[Source data]:
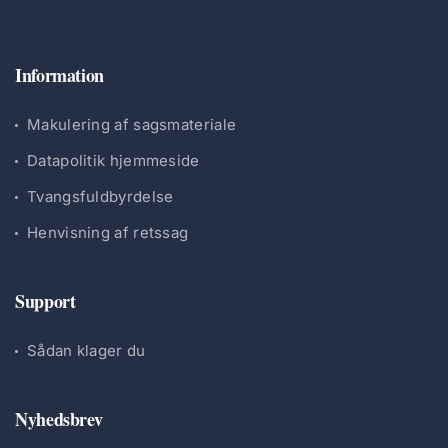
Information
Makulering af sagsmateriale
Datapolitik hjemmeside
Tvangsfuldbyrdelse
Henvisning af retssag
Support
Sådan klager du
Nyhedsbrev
...
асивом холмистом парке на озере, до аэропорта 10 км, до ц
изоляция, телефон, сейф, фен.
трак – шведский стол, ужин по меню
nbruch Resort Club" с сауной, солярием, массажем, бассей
---
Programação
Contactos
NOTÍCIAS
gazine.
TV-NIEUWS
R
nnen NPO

[To do]: Nothing should appear in the answer except the lines above from the line with "асивом холмистом парке" through the line with "солярием, массажем, бассей", both included, written out exactly.

[Written response]:
асивом холмистом парке на озере, до аэропорта 10 км, до ц
изоляция, телефон, сейф, фен.
трак – шведский стол, ужин по меню
nbruch Resort Club" с сауной, солярием, массажем, бассей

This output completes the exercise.